I wrote last week about Wingtip Toys, who as a company have challenges around cloud identity. You can catch up with this blog here, Vuzion’s Will Jones blogs on Cloud Identity.
The challenge I want to talk about solving today, is how to extend their existing on-premises identities to the cloud.
As a reminder, Wingtip has 3,000 users, all in an on-premises Active Directory Domain Services (ADDS). These users are located both externally and internally, with their bespoke applications, currently hosted on-premises.
As the company branches out they want to start using cloud identity for new applications developed in Azure – mindful of the potential impact on users, especially for those using both legacy and on-premises applications.
This is where Azure AD Connect comes in
Azure AD Connect allows you to integrate on-premises identity with Azure AD. Essentially, users and groups that exist in ADDS are automatically created and updated in Azure AD, including a user’s password. There is also the ability to provide password write-back. A user can change their password in Azure AD, and it will be synced back to ADDS.
This is ideal for Wingtip Toys. However, as they have such a large external user base in their ADDS instance, synchronizing all these users into their tenant could become unmanageable and present its own challenges.
Therefore, Wingtip Toys are going to create two tenants. One is their business tenant Wingtiptoys.com. This tenant is the identity service for everything Wingtip utilise within the Microsoft cloud, from Office 365 to Azure. The second tenant will contain all external users.

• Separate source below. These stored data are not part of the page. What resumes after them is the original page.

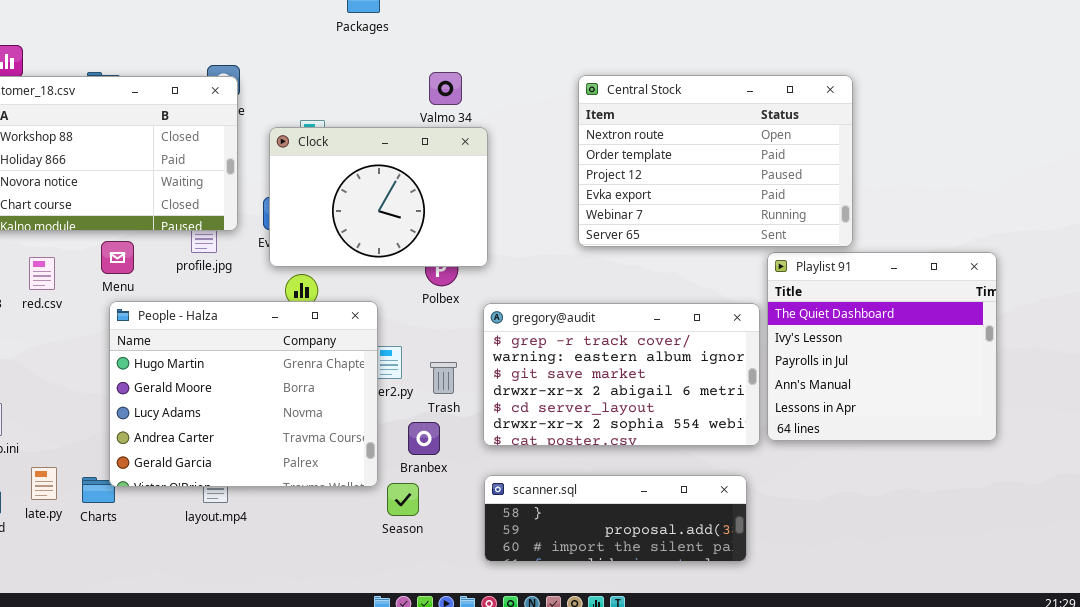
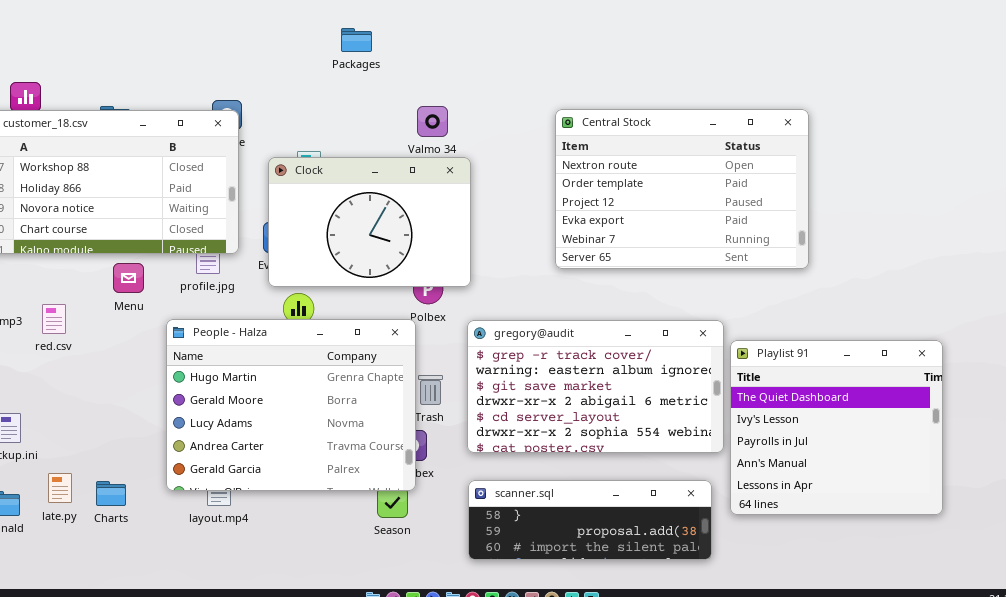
Playlist 91: [767,252,997,441] -> [730,340,943,515], moved
red.csv: [29,257,55,290] -> [42,304,66,334], moved
People - Halza: [109,301,378,487] -> [166,319,416,491], moved

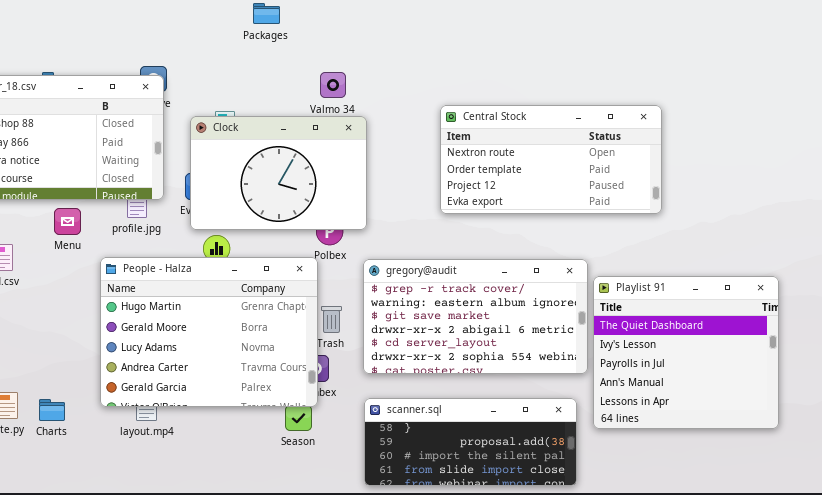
Central Stock: [555,109,809,269] -> [440,105,662,214], resized
scanner.sql: [468,480,712,560] -> [364,398,577,486], resized

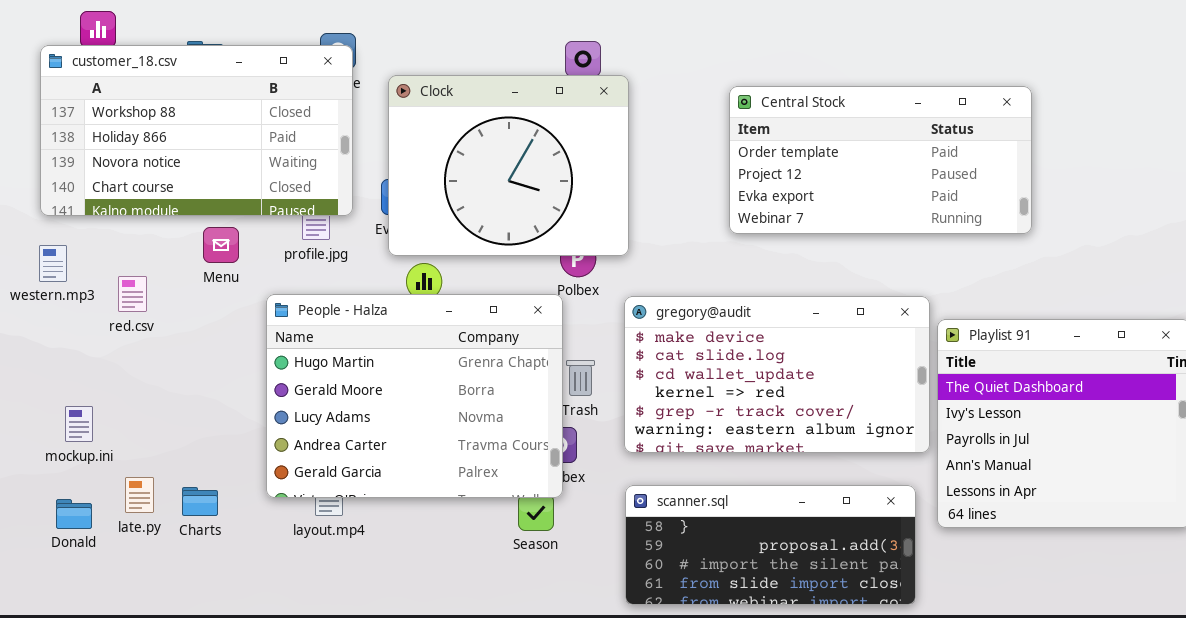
Central Stock: [440,105,662,214] -> [729,86,1032,234], scrolled down 1 row
Clock: [190,116,367,230] -> [388,75,629,256], resized
gregory@audit: [363,259,588,374] -> [624,296,930,453], scrolled up 4 rows

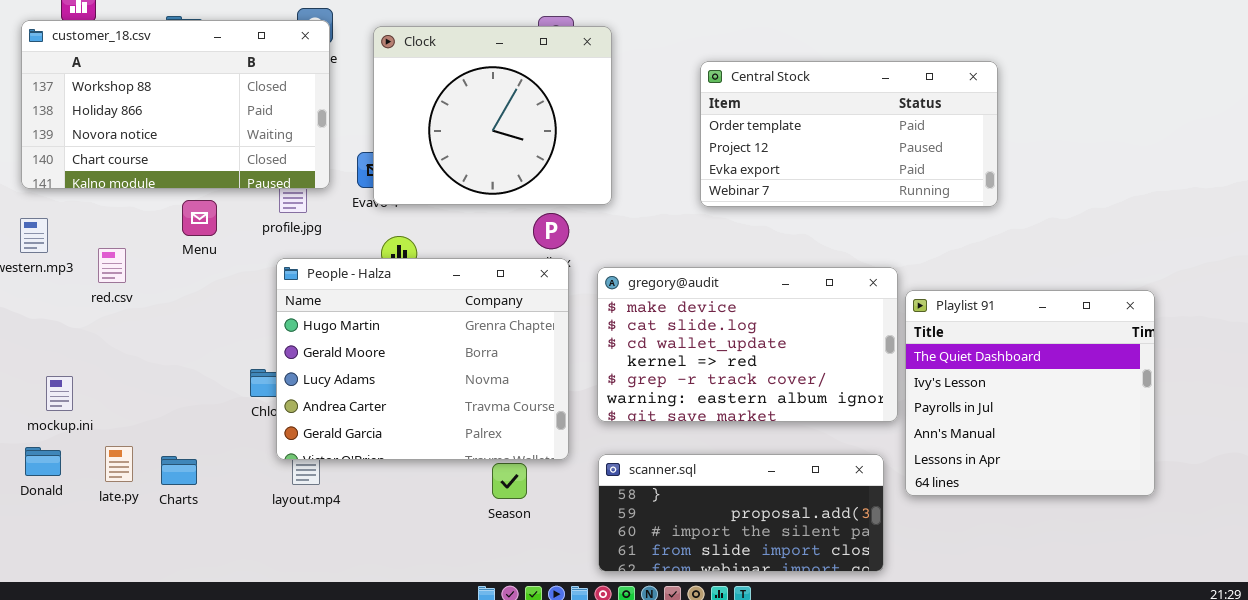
Clock: [388,75,629,256] -> [373,26,612,205], moved
People - Halza: [266,294,563,498] -> [276,258,569,460], moved
Donald: [56,499,92,529] -> [25,447,61,476], moved

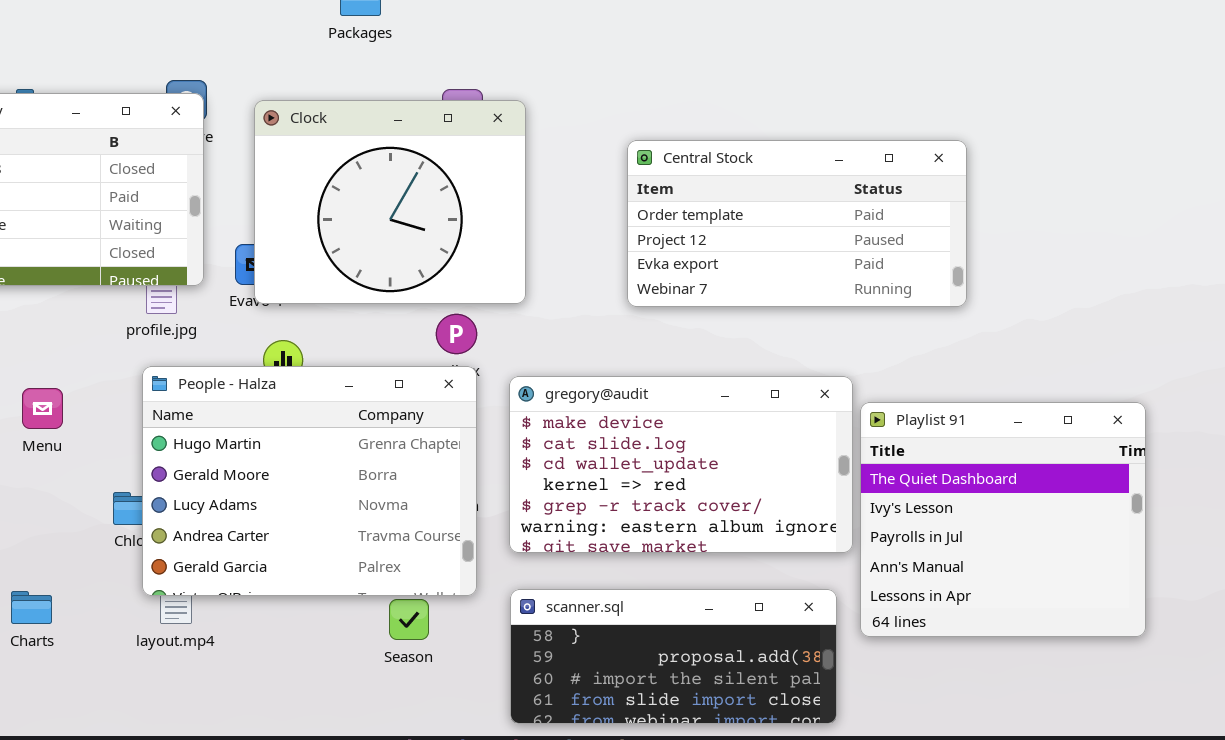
Menu: [182,200,217,236] -> [22,388,63,429], moved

Azure AD Connect supports synchronizing to multiple Azure AD Tenants, so long as the objects themselves do not exist in more than one tenant at a time – as per this diagram from Microsoft Docs.
So, Wingtip Toys will end up with two tenants – one for their internal users, and one for their external users.
How will it help Wingtip achieve goals?
Well, Wingtip can now start developing applications that leverage Azure AD for authentication. Their new cloud applications will outsource their authentication, configured as a multitenant application, so users in both tenants can authenticate. The same identity can be used for both on-premises and new cloud applications. They can even enable self-service password reset for those external users. Users can login to both the on-premises and cloud applications with the same username/password, without recoding the old applications.
If you are wondering about outsourced identification, then I will cover this in more detail in part 3 of this series about cloud identity, when I look at integrating Azure AD identity into an application for Wingtip Toys.
Wingtip Toys is now at stage one of their Identity journey. Further challenges still to be solved include for business to business identity, automated signup and partner security policies. These will all be resolved as we continue this identity Journey.